Half Breeds

December 18, 2013

No, this isn’t a racist rant against human beings of different races propagating, but about tropical fish doing so.  I decided to use this particular title just to catch reader’s attention, purely for shock value.  In nature, I know very well that a male dog will attempt to breed with any female.  A miniature male Chihuahua would try to breed with a Great Dane bitch, even if he needed a stepladder to do so, however, it seems that for the most part, the animal kingdom usually stick with their own kind, much to my amazement.  How, for instance, do birds recognize their own?  How do they know what they themselves look like, in order to breed with a similar looking mate?

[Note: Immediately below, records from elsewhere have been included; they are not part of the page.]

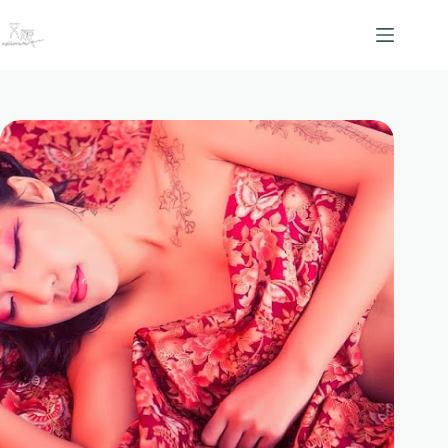
跳
至
主
要
內
容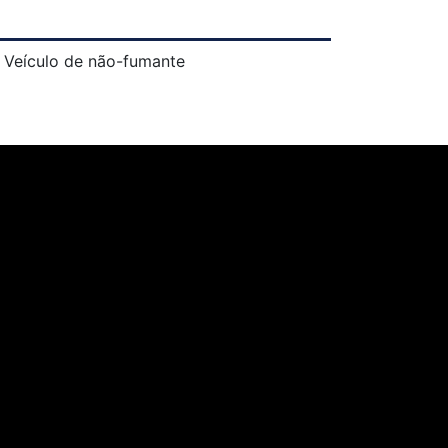
Veículo de não-fumante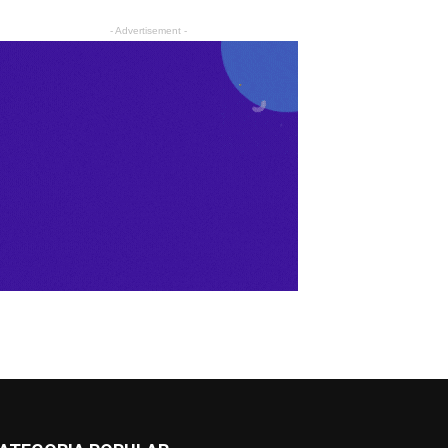
- Advertisement -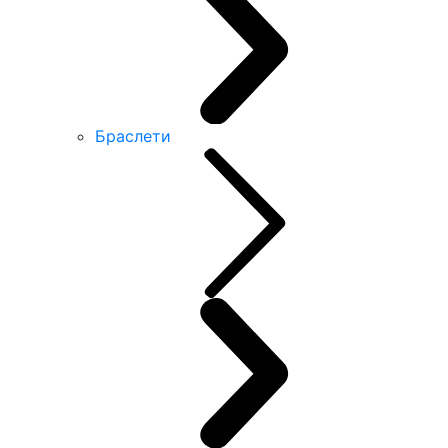
Браслети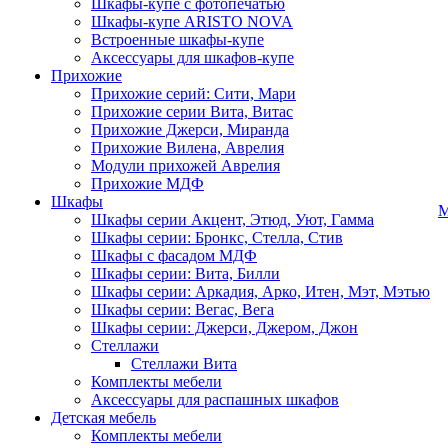
Шкафы-купе с фотопечатью
Шкафы-купе ARISTO NOVA
Встроенные шкафы-купе
Аксессуары для шкафов-купе
Прихожие
Прихожие серий: Сити, Мари
Прихожие серии Вита, Витас
Прихожие Джерси, Миранда
Прихожие Вилена, Аврелия
Модули прихожей Аврелия
Прихожие МДФ
Шкафы
М
Шкафы серии Акцент, Этюд, Уют, Гамма
Шкафы серии: Бронкс, Стелла, Стив
Шкафы с фасадом МДФ
Шкафы серии: Вита, Билли
Шкафы серии: Аркадия, Арко, Итен, Мэт, Мэтью
Шкафы серии: Вегас, Вега
Шкафы серии: Джерси, Джером, Джон
Стеллажи
Стеллажи Вита
Комплекты мебели
Аксессуары для распашных шкафов
Детская мебель
Комплекты мебели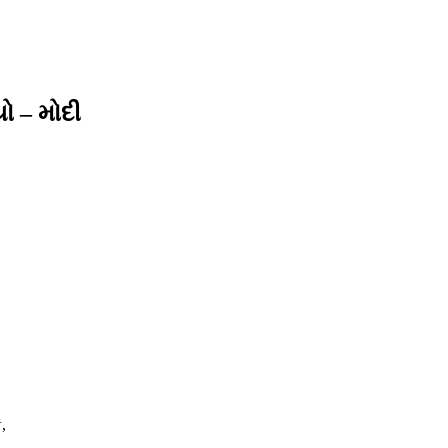
ો – મોદી
,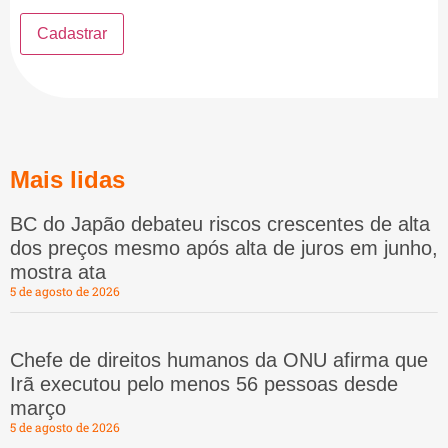
Mais lidas
BC do Japão debateu riscos crescentes de alta
dos preços mesmo após alta de juros em junho,
mostra ata
5 de agosto de 2026
Chefe de direitos humanos da ONU afirma que
Irã executou pelo menos 56 pessoas desde
março
5 de agosto de 2026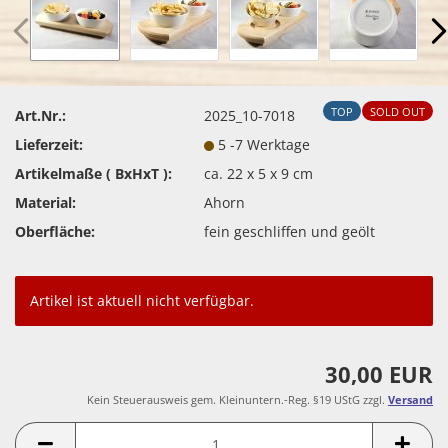
TOP
SOLD OUT
Art.Nr.:
2025_10-7018
Lieferzeit:
5 -7 Werktage
Artikelmaße ( BxHxT ):
ca. 22 x 5 x 9 cm
Material:
Ahorn
Oberfläche:
fein geschliffen und geölt
Artikel ist aktuell nicht verfügbar.
30,00 EUR
Kein Steuerausweis gem. Kleinuntern.-Reg. §19 UStG zzgl.
Versand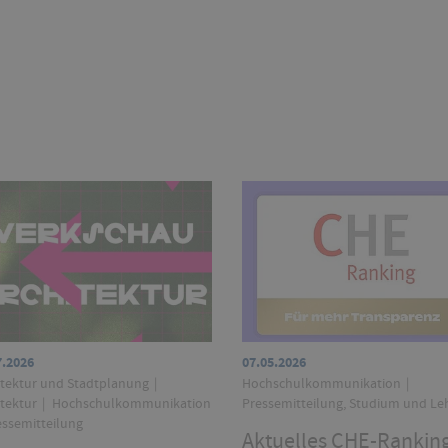
7.2026
07.05.2026
itektur und Stadtplanung
Hochschulkommunikation
itektur
Hochschulkommunikation
Pressemitteilung, Studium und Le
ssemitteilung
Aktuelles CHE-Rankin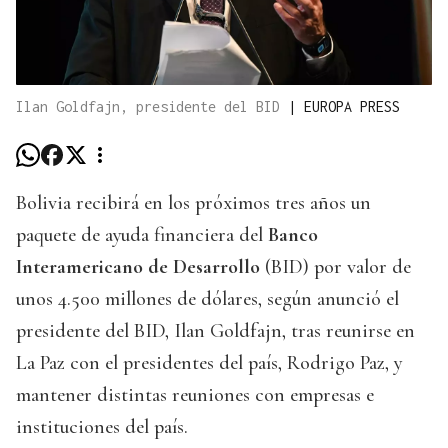
Ilan Goldfajn, presidente del BID
|
EUROPA PRESS
Bolivia recibirá en los próximos tres años un
paquete de ayuda financiera del
Banco
Interamericano de Desarrollo
(BID) por valor de
unos 4.500 millones de dólares, según anunció el
presidente del BID, Ilan Goldfajn, tras reunirse en
La Paz con el presidentes del país, Rodrigo Paz, y
mantener distintas reuniones con empresas e
instituciones del país.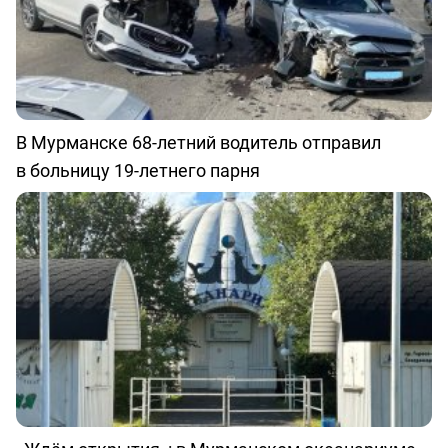
В Мурманске 68-летний водитель отправил
в больницу 19-летнего парня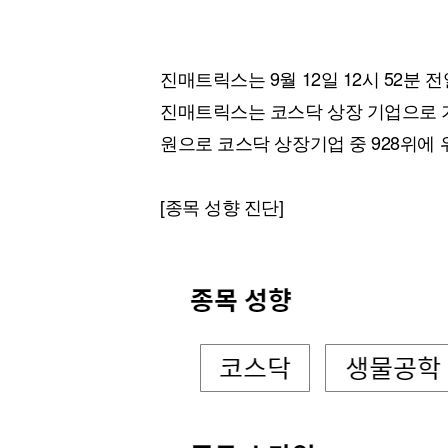
진매트릭스는 9월 12일 12시 52분 전
진매트릭스는 코스닥 상장 기업으로 기
원으로 코스닥 상장기업 중 928위에 
[종목 성향 진단]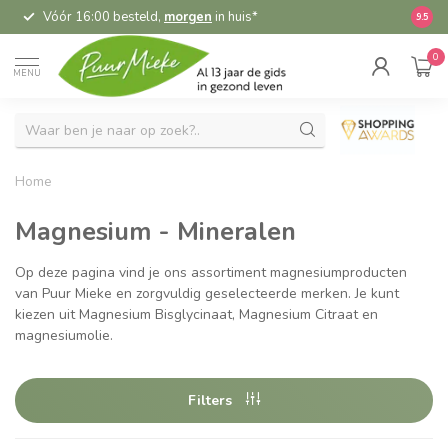
Vóór 16:00 besteld,
morgen
in huis*
5,
9.5
0
MENU
Home
Magnesium - Mineralen
Op deze pagina vind je ons assortiment magnesiumproducten
van Puur Mieke en zorgvuldig geselecteerde merken. Je kunt
kiezen uit Magnesium Bisglycinaat, Magnesium Citraat en
magnesiumolie.
Filters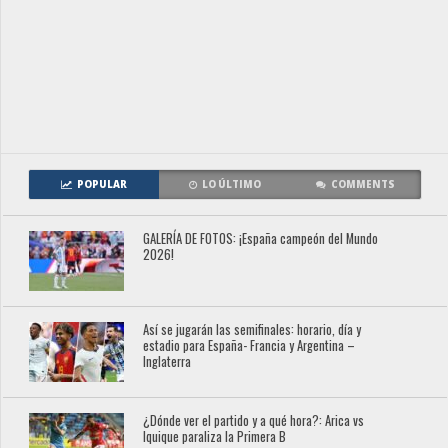
POPULAR
LO ÚLTIMO
COMMENTS
GALERÍA DE FOTOS: ¡España campeón del Mundo
2026!
Así se jugarán las semifinales: horario, día y
estadio para España- Francia y Argentina –
Inglaterra
¿Dónde ver el partido y a qué hora?: Arica vs
Iquique paraliza la Primera B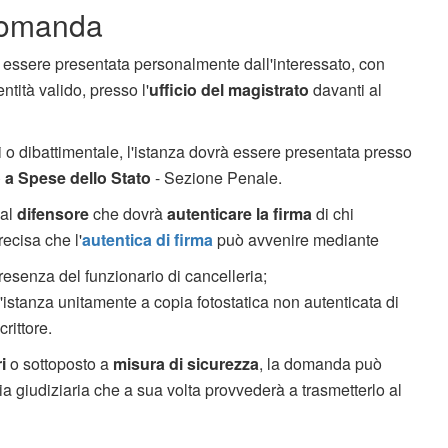
domanda
 essere presentata personalmente dall'interessato, con
tità valido, presso l'
ufficio del magistrato
davanti al
ri o dibattimentale, l'istanza dovrà essere presentata presso
o a Spese dello Stato
- Sezione Penale.
dal
difensore
che dovrà
autenticare la firma
di chi
recisa che l'
autentica di firma
può avvenire mediante
presenza del funzionario di cancelleria;
'istanza unitamente a copia fotostatica non autenticata di
rittore.
i
o sottoposto a
misura di sicurezza
, la domanda può
zia giudiziaria che a sua volta provvederà a trasmetterlo al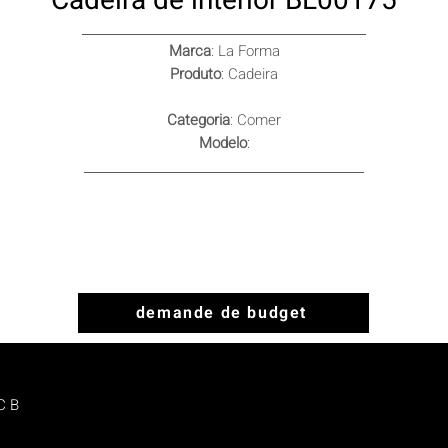
Cadeira de interior BL00175
Marca
: La Forma
Produto
: Cadeira
Categoria
: Comer
Modelo
:
demande de budget
C B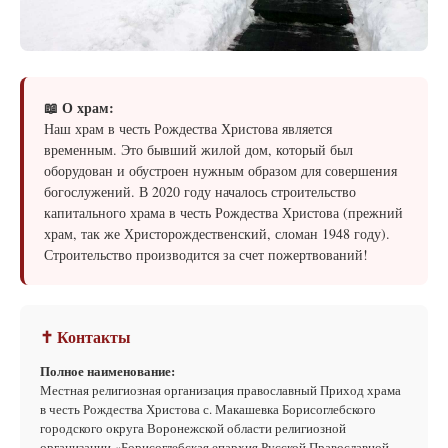
📖 О храм:
Наш храм в честь Рождества Христова является
временным. Это бывший жилой дом, который был
оборудован и обустроен нужным образом для совершения
богослужений. В 2020 году началось строительство
капитального храма в честь Рождества Христова (прежний
храм, так же Христорождественский, сломан 1948 году).
Строительство производится за счет пожертвований!
✝ Контакты
Полное наименование:
Местная религиозная организация православный Приход храма
в честь Рождества Христова с. Макашевка Борисоглебского
городского округа Воронежской области религиозной
организации «Борисоглебская епархия Русской Православной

Earlier this summer, I restocked one of my fifty-five gallon fish tanks with several different varieties of American Cichlids, such as Red Devils, Texas Cichlids, Black Convicts, Jack Dempseys and Green Severums.  About a month ago, maybe two, I noticed that a pair of Cichlids had bred, as there were maybe 30-40 very small fry swimming madly among the rocks at the bottom of the tank.  However, much to my amazement, the two Cichlids that had produced the fry were a Texas Cichlid (probably the male, as it is the larger of the two) and a Black Convict.

As a serious tropical fish hobbyist, I bought my first fifty-five gallon tank in 1982, after first buying a ten-gallon tank maybe a year earlier.  I know people think I’m nuts when I tell them I communicate with my fish, especially the Red Devils, however I am serious about doing so.  Red Devils have such a personality!  I had one who lived to be almost fifteen years old.  They are such a large, aggressive fish, that once they get so big, I end up keeping just one by itself in a fifty-five gallon tank.  I tell people who get up close to the tank that he isn’t mad at them for looking at him, he is mad at me for letting them do so.

Over the years, I have had several breeding pairs of fish, although only once did the fry survive long enough to grow large enough to avoid becoming dinner to the other fish in the tanks.  I currently have two fifty-five gallon tanks and a one hundred and twenty-five gallon tank.  Living in a very small apartment, my neighbors and friends were always amazed that at one time I had another fifty-five gallon tank and a thirty-gallon tank, three of which were given to me over the years.

As the fish in my largest tank are getting somewhat old, hopefully all of the young fry survive, as they would save me a lot of money when the time comes to restock that tank.  With a little bit of luck, the breeding pair of Cichlids will do their thing several more times in the coming years.